Uber and Oracle launch groundbreaking retail delivery service

Collect and Receive service integrates Oracle Retail with Uber Direct, helping brands introduce last-mile delivery to their customers.

Joseph Tsidulko | September 19, 2023


Uber and Oracle are partnering to enable the thousands of retailers and other brands that run on Oracle Retail applications to use the Uber Direct on-demand shipping platform to facilitate hassle-free product deliveries and returns.

Under the joint service, called Collect and Receive, these Oracle customers can now seamlessly introduce on-demand delivery services integrated with their ecommerce, point-of-sale, procurement, customer relationship management, merchandising, inventory planning, distribution, and restocking systems.

What’s exciting is not only Oracle’s global footprint and their technological prowess, but also specifically where they sit within the ecosystem of technology for retailers.”

Buck Teal Head of Enterprise Business Development, Uber

This capability empowers retailers to easily ship their products—everything from food to paper towels to luxury watches—directly to or from customers at the time and place of their choosing.

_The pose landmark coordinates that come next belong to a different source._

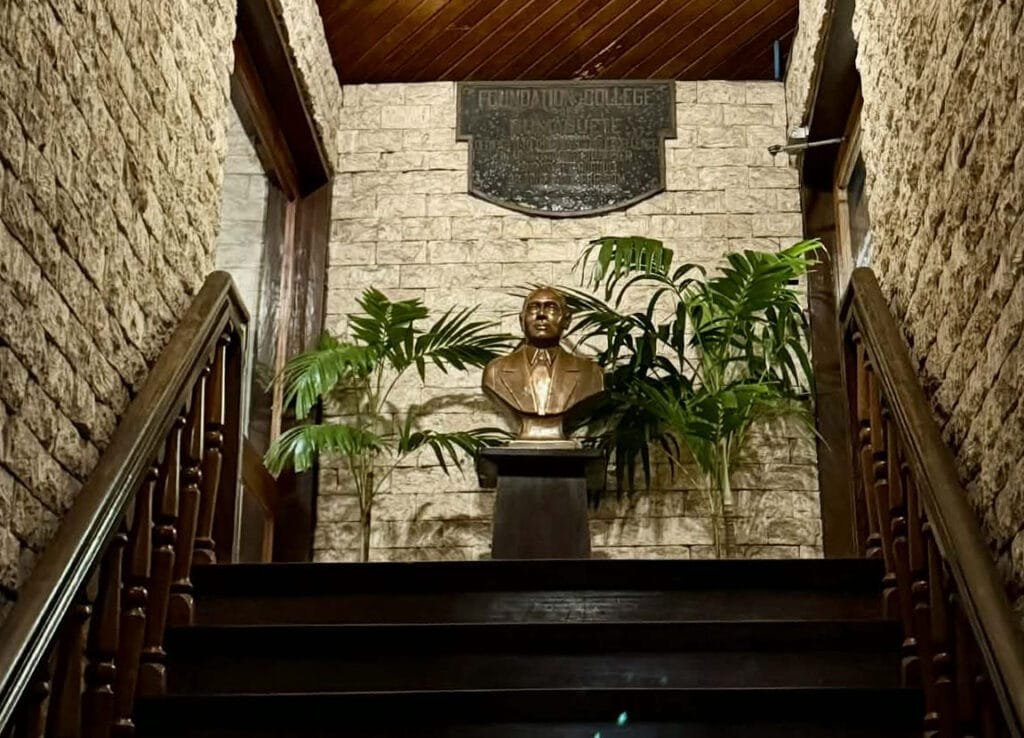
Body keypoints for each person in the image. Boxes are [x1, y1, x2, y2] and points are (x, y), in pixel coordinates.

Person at [482, 286, 604, 443]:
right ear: (521, 320)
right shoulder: (494, 372)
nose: (541, 315)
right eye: (533, 308)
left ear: (566, 320)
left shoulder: (592, 374)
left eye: (551, 308)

And they can do so without handing off those processes to a third party, letting them retain control, keep expenses in check, and track their transactions over the entire sales cycle.

“We know retail processes. We know placement of inventory and distribution standards,” notes Patrick Bohannon, Oracle Retail vice president. “So it’s only natural that we join forces with Uber to close this gap, this blind spot, in the supply chain.”

Collect and Receive reimagines retail sales as an ongoing engagement with the customer, one where there’s a continual cadence of delivery, return, and exchange, Bohannon says.

“This solution is going to become highly disruptive in retail distribution,” he says. “Tens of thousands of stores just in the US are managed using Oracle Retail. Considering those numbers, it makes for a pretty powerful relationship.”

Driving retail transformation

During a main stage discussion with Oracle CEO Safra Catz at Oracle CloudWorld on September 19, Uber CEO Dara Khosrowshahi said Collect and Receive is one of his company’s most-exciting new initiatives, one that can allow a corner store to “out-Amazon Amazon.”

“The local retailer that’s powered by Oracle Retail systems now can plug into Uber Direct to offer on-demand delivery and even on-demand returns,” Khosrowshahi said. “If something doesn’t work out, we can have a courier come and pick up your return and take it back to the store. All of it is powered through Oracle technology and Uber technology and logistics.”

While 3,500 brands already use Uber Direct to deliver their products, “we want that same delight to come to every single local retailer,” Khosrowshahi said at the event. “We have taken that logistics ecosystem, separated it from our mainline stack, and we’re providing it to retailers around the world.”

Uber Direct drives on-demand delivery for retailers.

The Collect and Receive partnership with Uber Direct comes on the heels of a seven-year deal under which Uber is migrating some of their most critical workloads to Oracle Cloud Infrastructure (OCI).

“When you look at our growth this year and going into next year, 100% of our growth in compute is going to come on Oracle Cloud,” Khosrowshahi said. “And that allows you to scale the right way, make sure that your unit economics stay predictable, stay exactly as you want as you grow. As a result, Oracle has been a big, big part of our transformation, to grow but to grow profitably as well.”

Buck Teal, Uber’s head of enterprise business development, says the relationship Uber has built with Oracle on the foundation of OCI “created the right context for both companies to be very open with each other. That allows us to explore and experiment much faster than in a traditional context.”

Collect and Receive, Teal says, introduces a set of capabilities that historically have not been available to retailers. “It allows us to partner with retailers around their actual inventory control, which gives them added flexibility around customer experience, and then cost control and store operations,” he says.

In that way, the evolving alliance is powering Uber’s transformation into a comprehensive transportation platform that can “support every trip on the planet,” whether it involves people, food, or merchandise, Teal says.

More joint innovation is still to come. With Oracle as a technology partner, Uber could develop new types of transportation and delivery services, such as for moving workers or inventory between stores, that drive greater retail operational efficiency.

“What’s exciting is not only Oracle’s global footprint and their technological prowess but also specifically where they sit within the ecosystem of technology for retailers,” Teal says.